== EXERCISE REQUIREMENTS ==
From the entries below, copy every line where the string "pixels" appears.

== DATA TO EXAMINE ==
- - -
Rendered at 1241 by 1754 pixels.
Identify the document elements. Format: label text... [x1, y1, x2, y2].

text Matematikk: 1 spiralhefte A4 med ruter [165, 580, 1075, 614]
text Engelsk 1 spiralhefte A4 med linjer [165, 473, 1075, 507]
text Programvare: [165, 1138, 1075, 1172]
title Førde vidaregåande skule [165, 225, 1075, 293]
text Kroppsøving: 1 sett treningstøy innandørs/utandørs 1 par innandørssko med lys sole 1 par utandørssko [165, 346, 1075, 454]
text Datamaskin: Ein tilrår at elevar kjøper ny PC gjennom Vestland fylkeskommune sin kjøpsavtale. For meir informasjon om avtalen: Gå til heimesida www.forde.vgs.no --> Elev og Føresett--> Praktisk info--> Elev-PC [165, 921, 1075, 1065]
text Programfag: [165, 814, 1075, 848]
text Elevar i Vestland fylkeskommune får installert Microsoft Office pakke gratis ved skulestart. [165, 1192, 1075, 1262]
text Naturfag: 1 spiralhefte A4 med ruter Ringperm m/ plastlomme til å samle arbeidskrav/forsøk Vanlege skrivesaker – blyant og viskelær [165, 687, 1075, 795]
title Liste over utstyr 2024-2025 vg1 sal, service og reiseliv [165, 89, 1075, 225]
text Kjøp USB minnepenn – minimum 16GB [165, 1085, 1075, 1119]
- - -
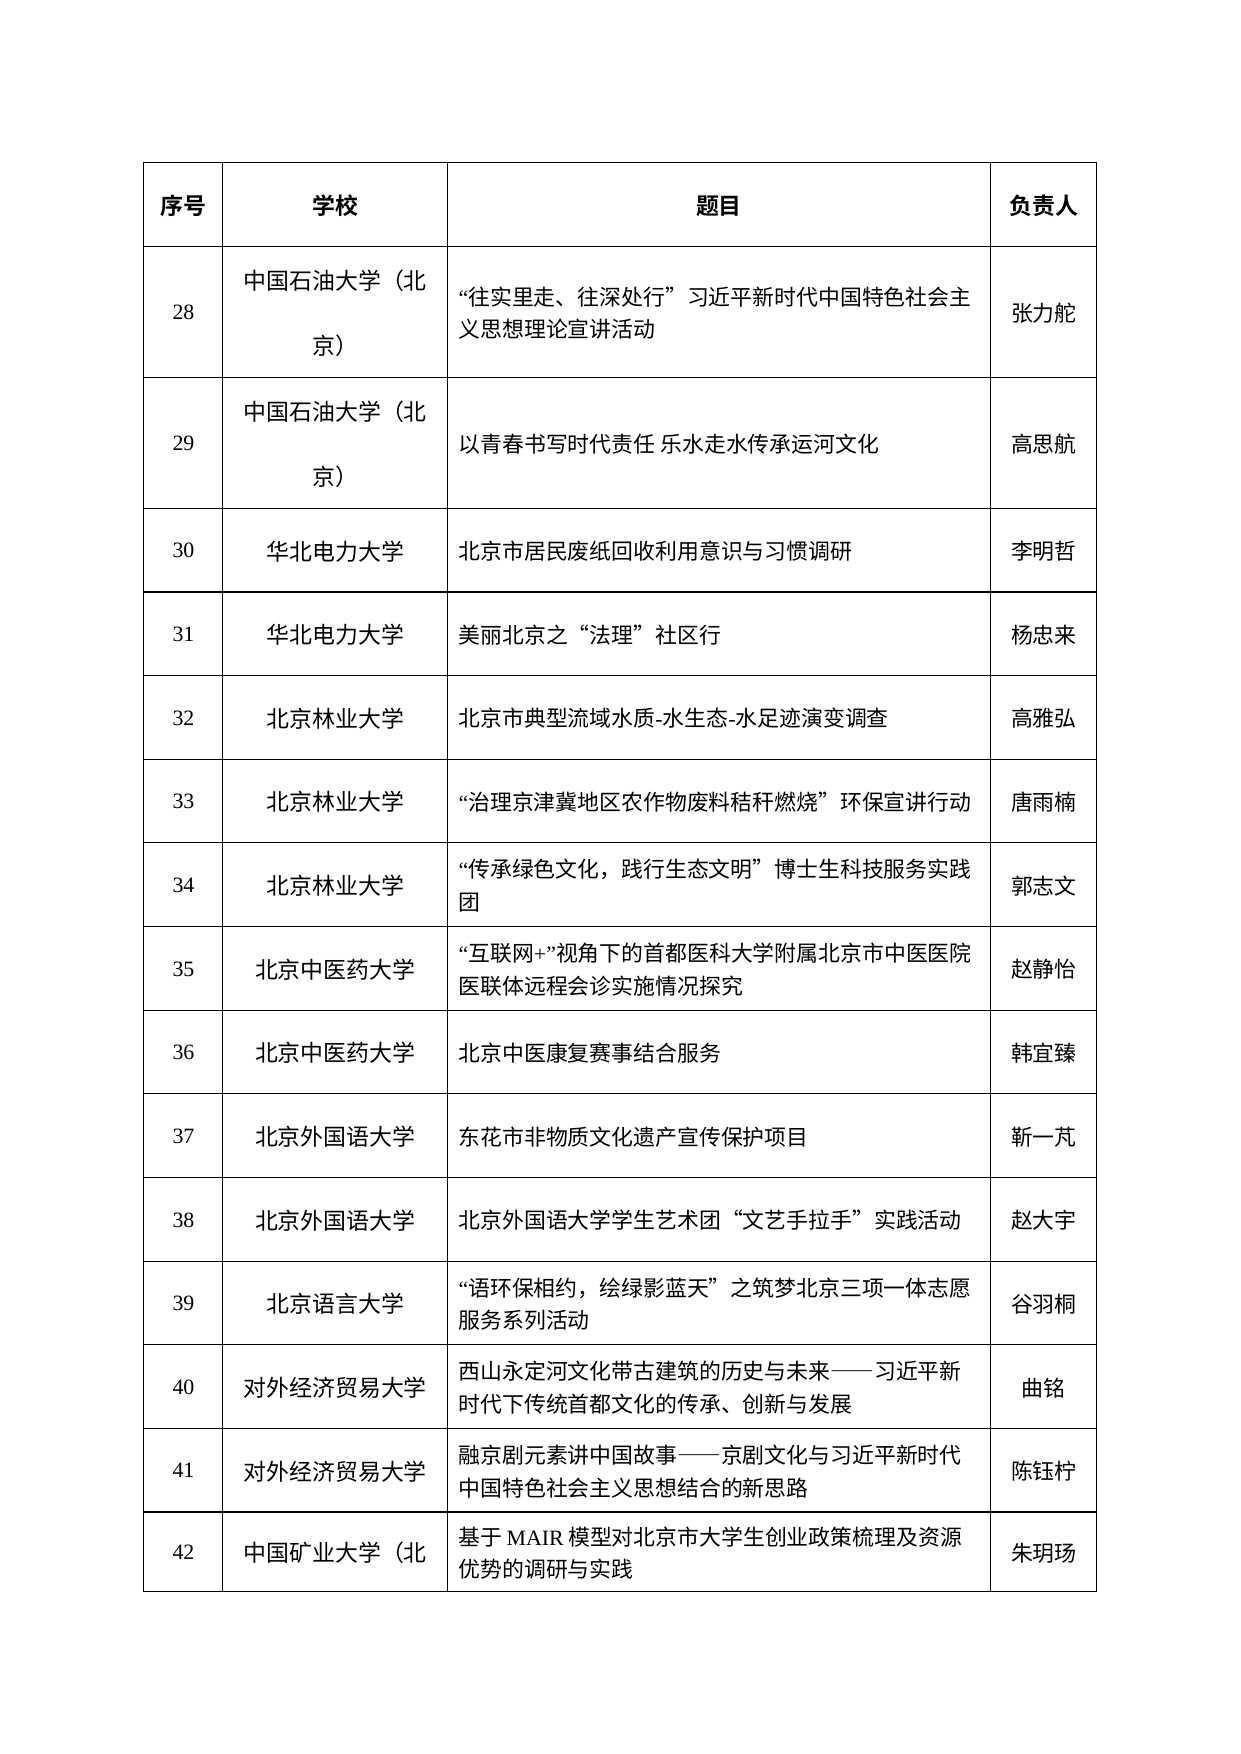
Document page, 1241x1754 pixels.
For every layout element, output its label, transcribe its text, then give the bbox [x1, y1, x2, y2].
- - -
== EXERCISE RESULT ==
Rendered at 1241 by 1754 pixels.
Document page, 1241x1754 pixels.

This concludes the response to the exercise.